We write to you as leaders in the lesbian, gay, bisexual and transgender (LGBT) communities who have come together to urge support for the AT&T-T-Mobile merger. Ours is a diverse community. LGBT Americans live in every town and city in our nation. During the past generation, we have grown more visible in our communities and have stepped forward to lead in many new areas—business, politics, education, the arts, philanthropy to name only a few. In short, the LGBT community is a mirror of America’s larger society and it is through that prism that we view this proposed merger. What our community wants in wireless phone and Internet service is exactly what Americans in general want: more access, faster service, and competitive pricing. On all three counts, we believe that the facts strongly favor the merger....
Thank you for your consideration of this letter and for keeping in mind the voices in the LGBT community as you consider, and hopefully approve, this merger.

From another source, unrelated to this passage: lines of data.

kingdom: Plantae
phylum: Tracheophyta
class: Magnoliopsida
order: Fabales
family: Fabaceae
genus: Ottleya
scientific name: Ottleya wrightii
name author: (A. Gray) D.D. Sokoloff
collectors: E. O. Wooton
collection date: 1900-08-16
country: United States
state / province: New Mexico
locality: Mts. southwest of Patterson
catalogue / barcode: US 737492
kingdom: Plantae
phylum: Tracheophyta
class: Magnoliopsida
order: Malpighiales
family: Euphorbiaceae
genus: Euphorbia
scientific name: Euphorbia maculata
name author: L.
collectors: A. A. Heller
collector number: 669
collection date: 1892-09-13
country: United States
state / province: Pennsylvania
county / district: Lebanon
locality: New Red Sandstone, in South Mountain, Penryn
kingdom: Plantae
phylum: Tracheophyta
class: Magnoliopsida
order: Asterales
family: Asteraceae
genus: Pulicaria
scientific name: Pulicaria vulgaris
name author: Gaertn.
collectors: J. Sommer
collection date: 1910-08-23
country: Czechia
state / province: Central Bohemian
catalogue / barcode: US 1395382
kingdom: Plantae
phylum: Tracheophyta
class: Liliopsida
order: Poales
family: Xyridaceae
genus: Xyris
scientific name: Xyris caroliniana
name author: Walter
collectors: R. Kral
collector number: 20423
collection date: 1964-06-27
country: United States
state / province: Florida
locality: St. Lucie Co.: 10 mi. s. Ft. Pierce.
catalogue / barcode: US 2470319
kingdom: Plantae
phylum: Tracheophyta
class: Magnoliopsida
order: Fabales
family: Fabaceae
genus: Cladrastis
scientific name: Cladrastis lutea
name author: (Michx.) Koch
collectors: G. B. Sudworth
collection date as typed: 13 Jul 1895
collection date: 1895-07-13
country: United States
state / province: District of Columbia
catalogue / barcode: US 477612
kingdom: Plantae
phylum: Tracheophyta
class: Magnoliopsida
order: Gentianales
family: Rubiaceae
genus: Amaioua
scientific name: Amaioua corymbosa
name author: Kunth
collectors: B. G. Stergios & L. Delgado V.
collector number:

Gee, maybe this is why. (PCMag thinks the merger would be a bad deal—disastrous—for consumers.)
So why exactly is GLAAD, now, one week after we get screwed in Tennessee, in part by AT&T's own employee who was warned about this bill a good month ago and did nothing, writing public letters to the Obama administration on behalf of AT&T, on an issue that has nothing to do with gay or trans rights, for a company that outright refused to sign a joint letter to the governor of Tennessee calling for a veto of some of the most hateful anti-gay and anti-trans legislation of our time?
There's a lot of talk already that this is happening because AT&T underwrites the GLAAD awards, because the company has made monetary grants to GLAAD, and has a member on GLAAD's board. It certainly looks that way. How else to explain why our community is using up its limited political capital to weigh in on an issue that has nothing to do with the gay or trans communities, on behalf of a company that just recently did a lot of harm to both communities.